Tags: Organize Anything Your Way
Structured fields are great for the things you know in advance. But business data always has dimensions that resist neat categorization — informal groupings, project-specific labels, cross-cutting themes that appear across multiple object types.
Tags handle these cases with minimal friction.
Tag Anything
In Swifty, tags can be applied to any record of any type. A customer, an order, a project, a document — they can all share a tag called "Priority Account" or "Pilot Program" or "Seasonal."
Tags are freeform: you create them on the fly as you apply them, without defining them in advance. The tag exists as soon as you use it.
Find by Tag, Across Everything
The power of tags reveals itself in search and filtering. Filter a customer list by tag "Enterprise Prospect." Filter a project list by tag "Internal." Filter across any object type for records tagged "Quarterly Review."
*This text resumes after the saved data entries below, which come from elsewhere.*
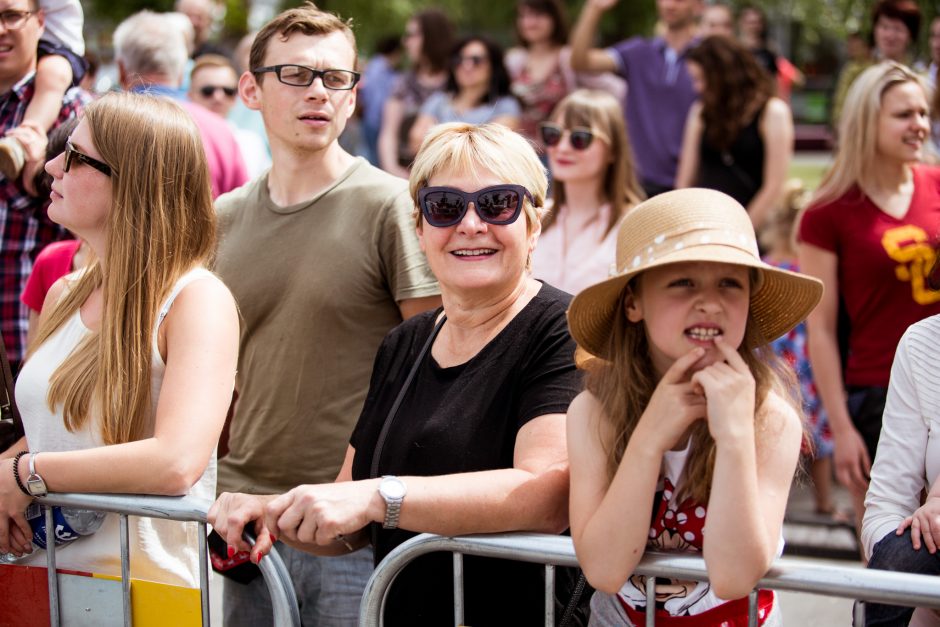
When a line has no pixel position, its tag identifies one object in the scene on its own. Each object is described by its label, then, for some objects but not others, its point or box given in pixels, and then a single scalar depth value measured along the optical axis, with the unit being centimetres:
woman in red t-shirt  407
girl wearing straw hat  195
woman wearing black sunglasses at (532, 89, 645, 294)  475
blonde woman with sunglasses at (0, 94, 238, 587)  251
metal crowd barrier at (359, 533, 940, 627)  192
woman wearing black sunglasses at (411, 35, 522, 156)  722
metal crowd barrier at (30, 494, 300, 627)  238
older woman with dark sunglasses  221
Tags let you cut across your data in ways that structured fields can't — because not every grouping is known when you set up the data model.
Consistent Labels
Because tags are shared across records, applying the same tag to a customer and their related orders and contracts means you can find everything associated with a specific initiative, campaign, or category with a single filter.
That cross-record consistency is what makes tags genuinely useful rather than just decorative.
Color-Coded for Visibility
Tags in Swifty can be assigned colors, making them visually distinctive in list views and detail pages. A quick scan of a list shows which records belong to which informal groupings — without having to read every tag value.
When to Use Tags vs. Fields
A useful rule of thumb: use structured fields when every record of that type has a value for that dimension. Use tags when the categorization is ad-hoc, cross-cutting, or applies to only some records.
Together, fields and tags give you both structured precision and flexible extensibility.